→ **Selection**
--- start ---
# Lucid Dreaming > Attaining Lucidity > Induction Techniques >  >  RILD (Running Induced Lucid Dream)

## Taromon777

From past experience, I've found that running is one of the most reliable reality checks.  Whenever I've been running in a dream, the slowness of it immediately makes me question if I'm in a dream and triggers lucidity instantly.  Could this somehow be developed into an induction technique?  If someone spent large portions of the day running, they'd be bound to end up dreaming about it (and they'd sleep really well!).  It would be interesting to see if athletes have a higher proportion of lucid dreams than average...

----------


## Metallicuh

The slowness of my running would make me question if I'm high.
I suppose it would work the same way Dream signs work though.

----------


## buddy888

Could work for me, in my dreams I sprint everywhere at a pace much faster than in real life. So I use that as a dream sign frequently.

----------


## Arch

It's still dream induced, good reality check though, whenever I'm fighting in a non lucid it's so painfully slow.

----------


## littlezoe

I can run normally in my regular dreams as well... It wouldn't work..

----------


## Highlander

I must confess that I haven't had a 'running' dream for ages now. However I do remember having the typical 'anxiety' dream of being chased, then not being able to run away.

For example: I always remember the one time (in an ordinary dream as a kid) where I was scrumping for apples. I got spotted, and ended up being chased by the owner; only my legs felt like lead. It took a HUGE effort to move, let alone run 5 or 10 yards.

I think it would be used in a DILD as a 'dreamsign' as some of the poster's above have indicated, rather than an outright or seperate technique in itself.

----------


## AscendedSleeper

I have experienced this before and it could be a good dream sign for some people. Ultimately, however, it is just a dream sign and not a technique in and of itself. A study on athletes and lucid dreaming would be interesting, but it wouldn't prove anything about this particular dream sign. There are plenty of reasons an athlete might have more lucid dreams than other groups (e.g. better rest, possibly increased self awareness, etc).

----------


## Aeolus

I only think about lucidity and/or reality check within a dream WHILE I am running. Weird.

----------
--- end ---
→ **Source data**
--- start ---
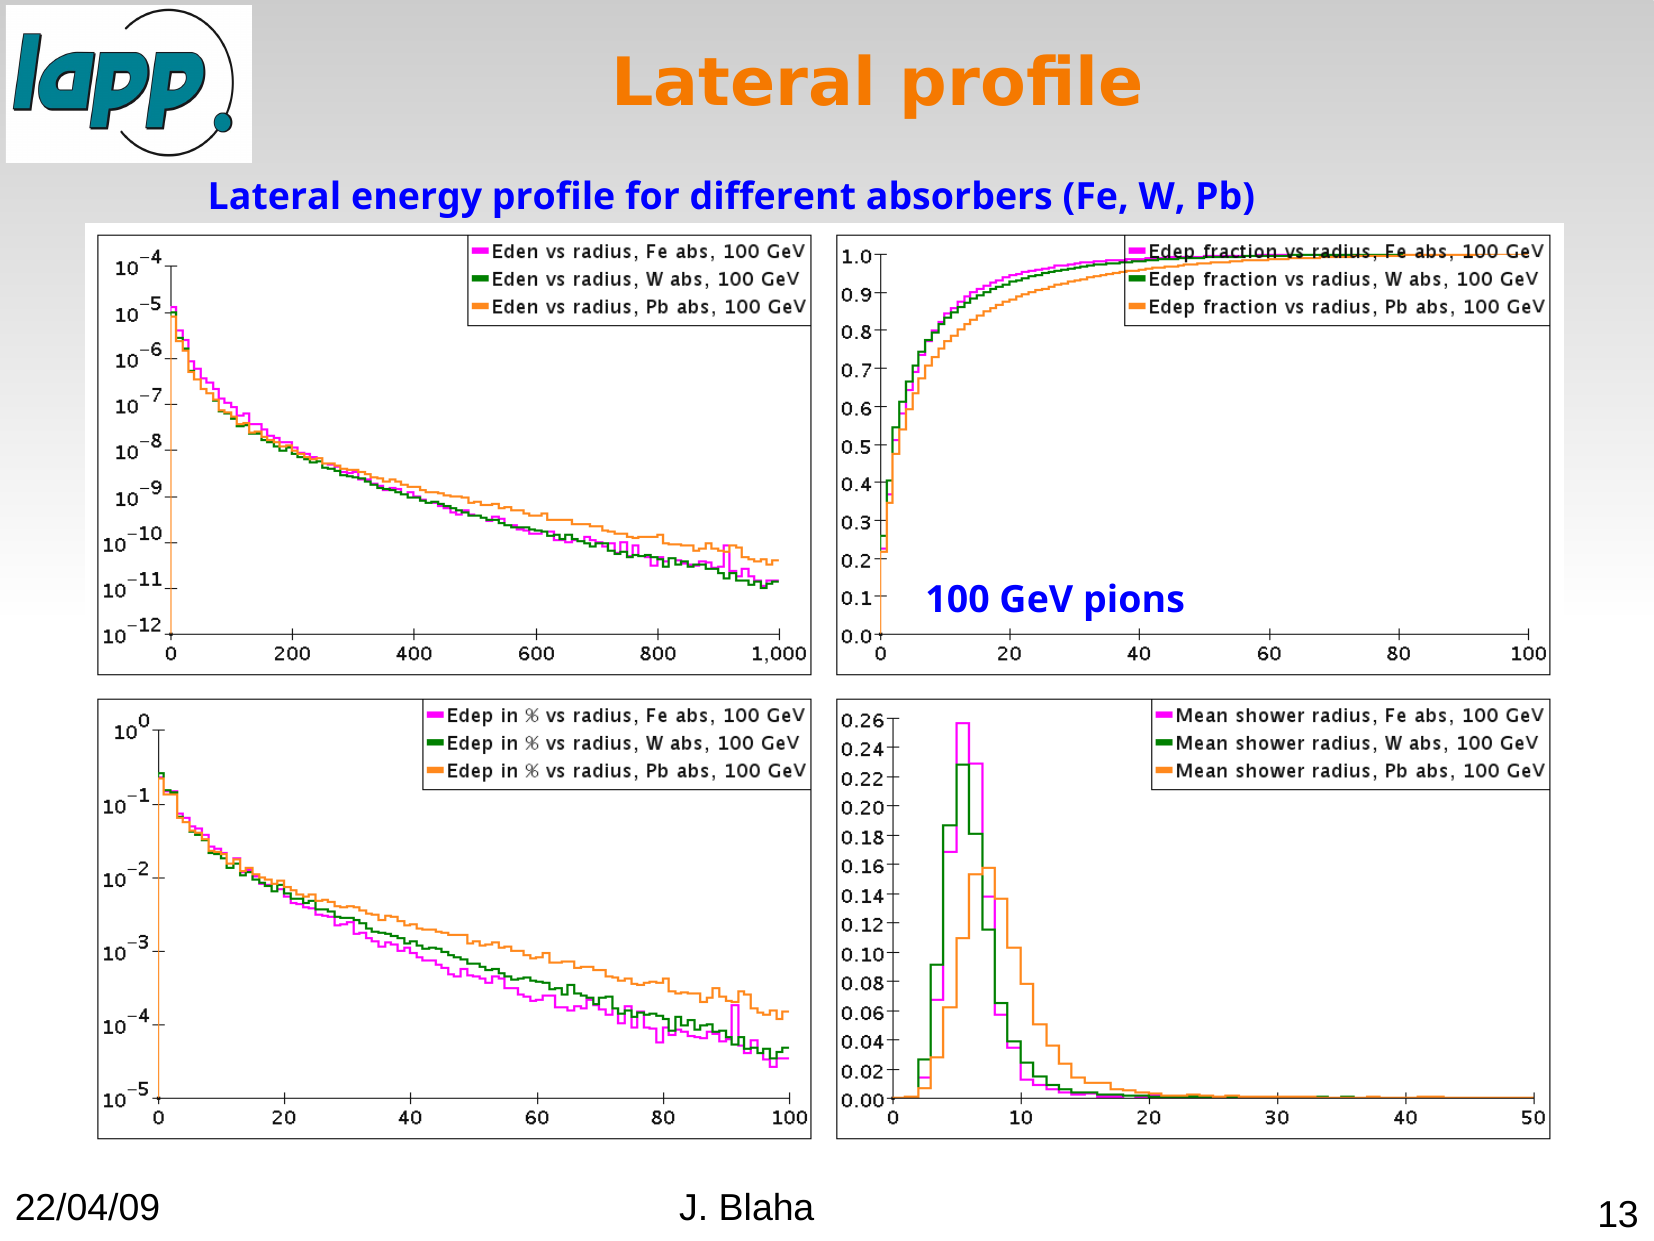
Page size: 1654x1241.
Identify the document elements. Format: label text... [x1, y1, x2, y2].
--- end ---
→ **Goal**
In the thread on running-induced lucid dreams:
(a) What does Taromon777 say the slowness of running in a dream does?
(b) What was Highlander doing as a kid in the ordinary dream before being spotted?
(c) What reasons does AscendedSleeper give for athletes possibly having more lucid dreams than other groups?

→ **Solution to this exercise**
(a) It immediately makes Taromon777 question whether it's a dream and triggers lucidity instantly.
(b) Scrumping for apples.
(c) Better rest and possibly increased self awareness.